Earlier this year, JWST researchers reported measurements built on: Last year’s confirmation Based on Webb’s data, Hubble’s measurements of the expansion rate were accurate, at least for the first few rungs of the cosmic distance ladder. But especially when measuring the brightness of more distant stars, there was still the potential for undetected errors to increase the deeper we looked into the universe (that is, further back in time).
Three views of NGC 4258 (Messier 106). The images on the left and center show the galaxy in visible light, and the image on the right is in infrared from JWST.
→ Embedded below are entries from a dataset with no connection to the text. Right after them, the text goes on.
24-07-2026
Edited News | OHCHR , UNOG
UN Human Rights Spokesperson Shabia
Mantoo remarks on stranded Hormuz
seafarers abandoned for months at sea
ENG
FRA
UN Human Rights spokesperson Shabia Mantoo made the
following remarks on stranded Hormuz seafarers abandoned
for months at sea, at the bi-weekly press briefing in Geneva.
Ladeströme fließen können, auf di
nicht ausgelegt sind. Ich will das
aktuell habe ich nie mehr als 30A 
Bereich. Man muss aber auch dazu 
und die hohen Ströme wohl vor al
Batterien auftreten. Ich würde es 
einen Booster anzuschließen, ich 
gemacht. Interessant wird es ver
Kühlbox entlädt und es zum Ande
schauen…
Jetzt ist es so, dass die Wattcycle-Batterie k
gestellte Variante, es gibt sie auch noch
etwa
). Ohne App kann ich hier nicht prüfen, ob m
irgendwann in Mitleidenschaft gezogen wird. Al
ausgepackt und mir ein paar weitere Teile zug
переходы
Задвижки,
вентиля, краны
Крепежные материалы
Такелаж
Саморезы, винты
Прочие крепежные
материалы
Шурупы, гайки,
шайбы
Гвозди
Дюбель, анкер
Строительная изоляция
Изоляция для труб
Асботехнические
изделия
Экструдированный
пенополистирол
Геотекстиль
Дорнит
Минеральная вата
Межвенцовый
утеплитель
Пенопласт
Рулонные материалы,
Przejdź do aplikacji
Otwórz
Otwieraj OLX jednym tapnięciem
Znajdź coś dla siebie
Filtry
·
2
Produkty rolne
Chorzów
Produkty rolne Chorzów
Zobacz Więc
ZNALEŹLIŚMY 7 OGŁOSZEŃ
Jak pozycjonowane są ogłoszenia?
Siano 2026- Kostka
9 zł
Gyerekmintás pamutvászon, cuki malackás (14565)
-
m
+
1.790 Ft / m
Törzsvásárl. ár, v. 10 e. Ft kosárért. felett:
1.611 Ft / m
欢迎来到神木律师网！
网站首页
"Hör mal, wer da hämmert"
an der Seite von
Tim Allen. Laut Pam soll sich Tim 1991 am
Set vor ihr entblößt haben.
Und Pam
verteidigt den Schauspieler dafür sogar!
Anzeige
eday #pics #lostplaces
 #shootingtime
Credit: ESA/WEBB, NASA, CSA
The additional observations of a total of 1,000 Cepheid variable stars in five host galaxies 130 million light-years away correlate with Hubble data, and JWST makes Hubble’s own images of stars more blurred and overlapping. It helped me see beyond the dust. . This allowed astronomers to more easily distinguish between individual stars. the result further confirmed The accuracy of Hubble data has improved, allowing astronomers to confidently eliminate measurement errors.
Important cross-check
This latest study serves as an important cross-check to April’s paper, using three different measurements to determine the distance to galaxies known to be the host of supernovae. “Hubble’s cross-check may sound mundane, but Hubble’s results show that the current rate of expansion of the universe (as measured by Hubble) and predictions from the standard model LambdaCDM (calibrated by the Cosmic Microwave Background Radiation) “This shows serious tensions in the universe,” lead author Adam Rees of the Johns Hopkins Space Science Telescope Institute told Ars. “So Webb’s confirmation of Hubble means we really do sense something is wrong with the universe.”
The new study includes data from two independent groups working to refine the Hubble constant, and includes about one-third of the total galaxy sample collected by Hubble. The authors used the known distance to galaxy NGC-4258 (also known as Messier 106) as a reference point. They used pulsating stars known as Cepheid variables to calculate the distances, and cross-checked that study with complementary distance measurements based on carbon-rich stars and red giants. The final value of the Hubble constant was 72.6 km/s/Mpc, which is very close to Hubble’s value of 72.8 km/s/Mpc.